Exercise goal: All of the records below must be output exactly, with no pictures carried over.

Input for this task:
----------

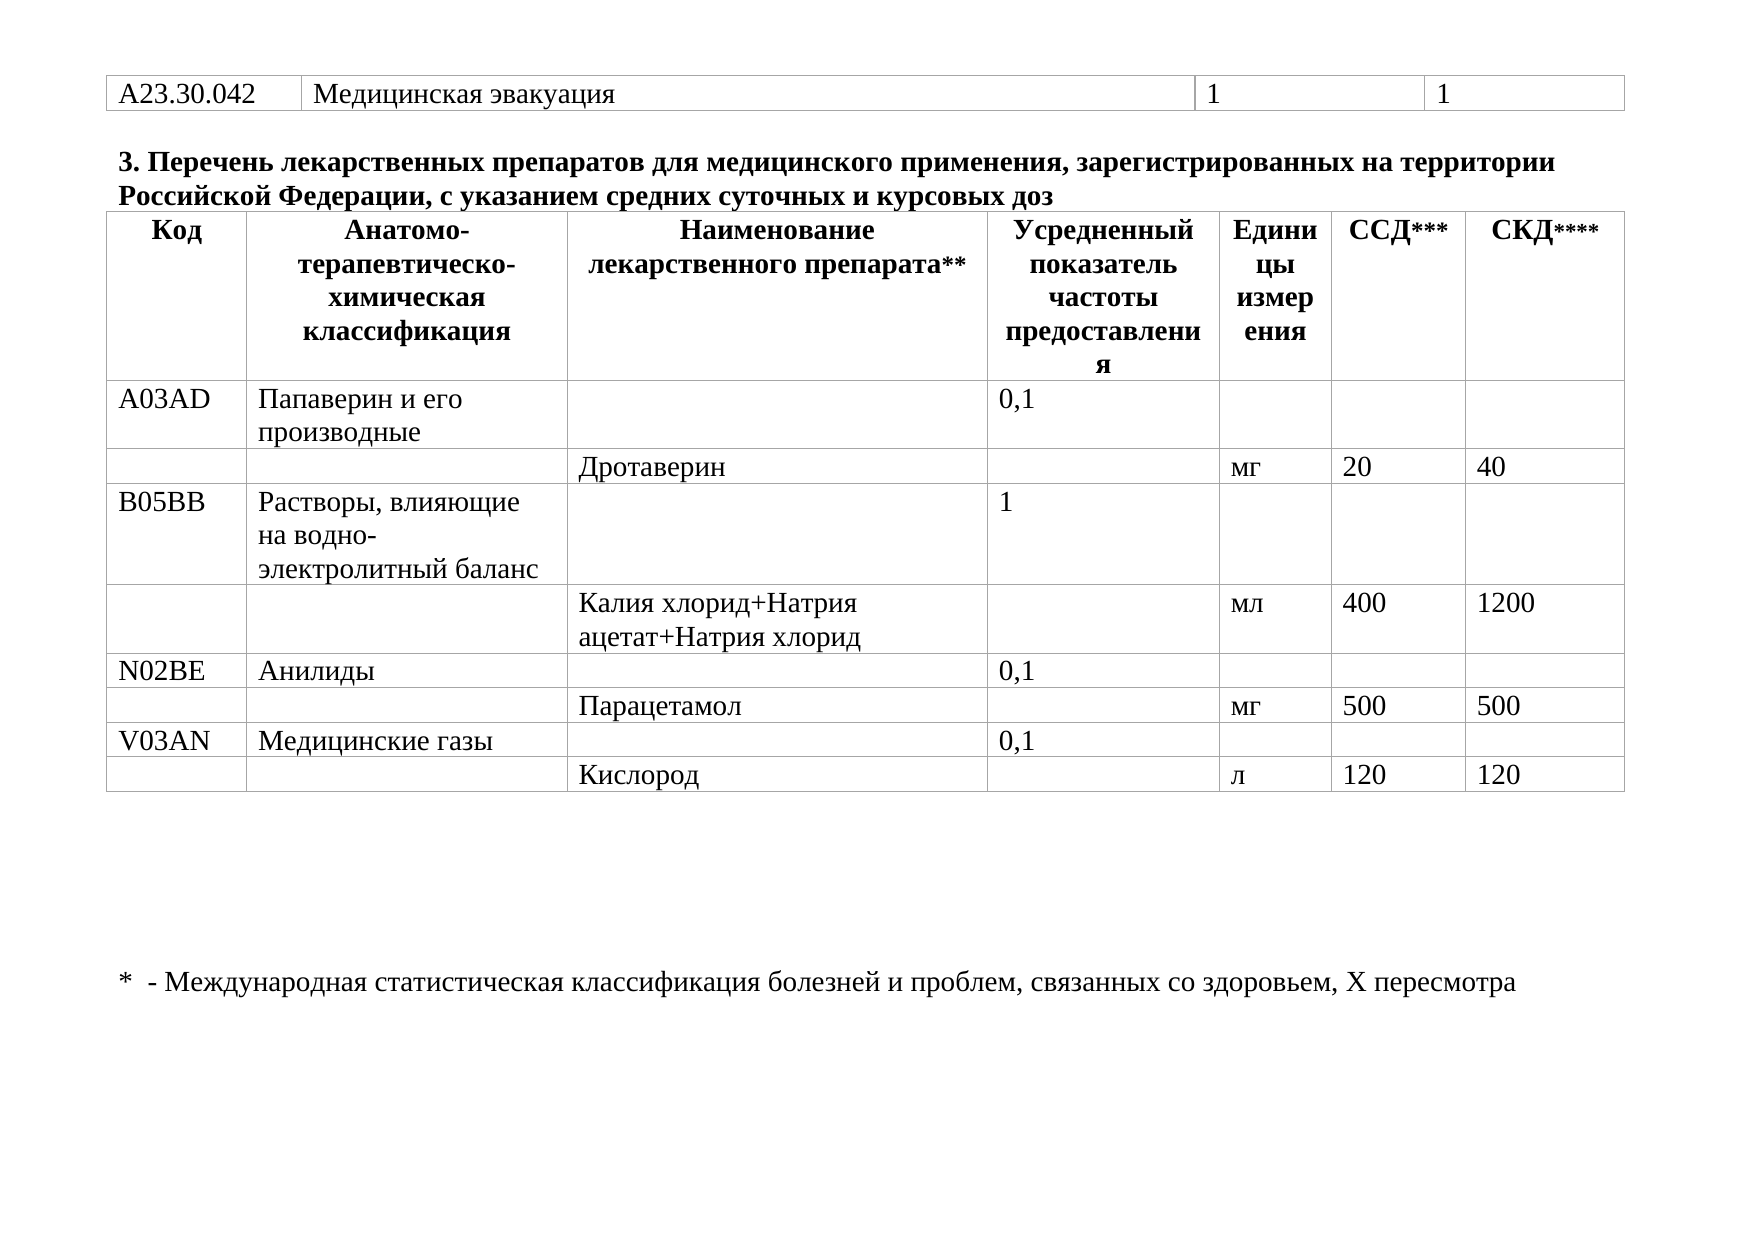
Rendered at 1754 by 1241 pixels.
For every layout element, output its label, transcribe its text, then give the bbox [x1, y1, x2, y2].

table_cell [247, 757, 567, 791]
table_cell [568, 723, 987, 756]
table_cell [1220, 654, 1331, 687]
table_cell [107, 585, 246, 652]
table_header Единицы измерения [1220, 212, 1331, 380]
table_cell 120 [1466, 757, 1624, 791]
table_cell [568, 381, 987, 448]
table_header Усредненный показатель частоты предоставления [988, 212, 1219, 380]
table_cell 0,1 [988, 654, 1219, 687]
table_cell [988, 585, 1219, 652]
table_cell Анилиды [247, 654, 567, 687]
table_cell 0,1 [988, 381, 1219, 448]
table_cell л [1220, 757, 1331, 791]
table_cell [568, 654, 987, 687]
table_cell мл [1220, 585, 1331, 652]
table_header Код [107, 212, 246, 380]
table_cell 400 [1332, 585, 1465, 652]
table_cell [1220, 484, 1331, 584]
table_cell 1200 [1466, 585, 1624, 652]
table_header Анатомо-терапевтическо-химическая классификация [247, 212, 567, 380]
table_cell B05BB [107, 484, 246, 584]
table_cell [988, 757, 1219, 791]
table_cell [568, 484, 987, 584]
table_cell [1332, 723, 1465, 756]
table_cell 0,1 [988, 723, 1219, 756]
table_cell [107, 757, 246, 791]
table_cell [1332, 381, 1465, 448]
table_cell Растворы, влияющие на водно-электролитный баланс [247, 484, 567, 584]
table_cell [1220, 723, 1331, 756]
text 3. Перечень лекарственных препаратов для медицинского применения, зарегистрированных на территории Российской Федерации, с указанием средних суточных и курсовых доз [118, 144, 1636, 211]
table_cell [247, 449, 567, 483]
table_header Наименование лекарственного препарата** [568, 212, 987, 380]
text * - Международная статистическая классификация болезней и проблем, связанных со здоровьем, Х пересмотра [118, 964, 1636, 998]
table_cell Дротаверин [568, 449, 987, 483]
table_cell Медицинская эвакуация [302, 76, 1194, 109]
table_cell 120 [1332, 757, 1465, 791]
table_cell [107, 688, 246, 722]
table_cell [247, 585, 567, 652]
table_cell 1 [988, 484, 1219, 584]
table_cell Калия хлорид+Натрия ацетат+Натрия хлорид [568, 585, 987, 652]
table_cell [1466, 723, 1624, 756]
table_cell [988, 688, 1219, 722]
table_cell [1332, 654, 1465, 687]
table_cell 1 [1196, 76, 1424, 109]
table_cell мг [1220, 449, 1331, 483]
table_cell [107, 449, 246, 483]
table_cell [247, 688, 567, 722]
table_cell A23.30.042 [107, 76, 301, 109]
table_cell 20 [1332, 449, 1465, 483]
table_cell 40 [1466, 449, 1624, 483]
table_header СКД**** [1466, 212, 1624, 380]
table_cell 500 [1466, 688, 1624, 722]
table_cell 500 [1332, 688, 1465, 722]
table_cell Кислород [568, 757, 987, 791]
table_cell [988, 449, 1219, 483]
table_cell A03AD [107, 381, 246, 448]
table_cell 1 [1425, 76, 1624, 109]
table_cell [1332, 484, 1465, 584]
table_cell мг [1220, 688, 1331, 722]
table_cell [1466, 381, 1624, 448]
table_cell [1466, 484, 1624, 584]
table_cell Медицинские газы [247, 723, 567, 756]
table_cell [1466, 654, 1624, 687]
table_cell [1220, 381, 1331, 448]
table_cell Папаверин и его производные [247, 381, 567, 448]
table_cell V03AN [107, 723, 246, 756]
table_cell N02BE [107, 654, 246, 687]
table_cell Парацетамол [568, 688, 987, 722]
table_header ССД*** [1332, 212, 1465, 380]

----------

Exercise output:
Rendered at 1754 by 1241 pixels.
For every layout element, output its label, transcribe its text, then give the bbox [x1, y1, x2, y2].

table_cell [247, 757, 567, 791]
table_cell [568, 723, 987, 756]
table_cell [1220, 654, 1331, 687]
table_cell [107, 585, 246, 652]
table_header Единицы измерения [1220, 212, 1331, 380]
table_cell 120 [1466, 757, 1624, 791]
table_cell [568, 381, 987, 448]
table_header Усредненный показатель частоты предоставления [988, 212, 1219, 380]
table_cell 0,1 [988, 654, 1219, 687]
table_cell [988, 585, 1219, 652]
table_cell Анилиды [247, 654, 567, 687]
table_cell 0,1 [988, 381, 1219, 448]
table_cell л [1220, 757, 1331, 791]
table_cell [568, 654, 987, 687]
table_cell мл [1220, 585, 1331, 652]
table_header Код [107, 212, 246, 380]
table_cell 400 [1332, 585, 1465, 652]
table_cell [1220, 484, 1331, 584]
table_cell 1200 [1466, 585, 1624, 652]
table_header Анатомо-терапевтическо-химическая классификация [247, 212, 567, 380]
table_cell B05BB [107, 484, 246, 584]
table_cell [988, 757, 1219, 791]
table_cell [568, 484, 987, 584]
table_cell [1332, 723, 1465, 756]
table_cell 0,1 [988, 723, 1219, 756]
table_cell [107, 757, 246, 791]
table_cell [1332, 381, 1465, 448]
table_cell Растворы, влияющие на водно-электролитный баланс [247, 484, 567, 584]
table_cell [1220, 723, 1331, 756]
text 3. Перечень лекарственных препаратов для медицинского применения, зарегистрированных на территории Российской Федерации, с указанием средних суточных и курсовых доз [118, 144, 1636, 211]
table_cell [247, 449, 567, 483]
table_header Наименование лекарственного препарата** [568, 212, 987, 380]
text * - Международная статистическая классификация болезней и проблем, связанных со здоровьем, Х пересмотра [118, 964, 1636, 998]
table_cell Дротаверин [568, 449, 987, 483]
table_cell Медицинская эвакуация [302, 76, 1194, 109]
table_cell 120 [1332, 757, 1465, 791]
table_cell [107, 688, 246, 722]
table_cell [247, 585, 567, 652]
table_cell 1 [988, 484, 1219, 584]
table_cell Калия хлорид+Натрия ацетат+Натрия хлорид [568, 585, 987, 652]
table_cell [1466, 723, 1624, 756]
table_cell [988, 688, 1219, 722]
table_cell [1332, 654, 1465, 687]
table_cell 1 [1196, 76, 1424, 109]
table_cell мг [1220, 449, 1331, 483]
table_cell [107, 449, 246, 483]
table_cell [247, 688, 567, 722]
table_cell A23.30.042 [107, 76, 301, 109]
table_cell 20 [1332, 449, 1465, 483]
table_cell 40 [1466, 449, 1624, 483]
table_header СКД**** [1466, 212, 1624, 380]
table_cell 500 [1466, 688, 1624, 722]
table_cell 500 [1332, 688, 1465, 722]
table_cell Кислород [568, 757, 987, 791]
table_cell [988, 449, 1219, 483]
table_cell A03AD [107, 381, 246, 448]
table_cell 1 [1425, 76, 1624, 109]
table_cell [1332, 484, 1465, 584]
table_cell мг [1220, 688, 1331, 722]
table_cell [1466, 381, 1624, 448]
table_cell [1466, 484, 1624, 584]
table_cell Медицинские газы [247, 723, 567, 756]
table_cell [1466, 654, 1624, 687]
table_cell [1220, 381, 1331, 448]
table_cell Папаверин и его производные [247, 381, 567, 448]
table_cell V03AN [107, 723, 246, 756]
table_cell N02BE [107, 654, 246, 687]
table_cell Парацетамол [568, 688, 987, 722]
table_header ССД*** [1332, 212, 1465, 380]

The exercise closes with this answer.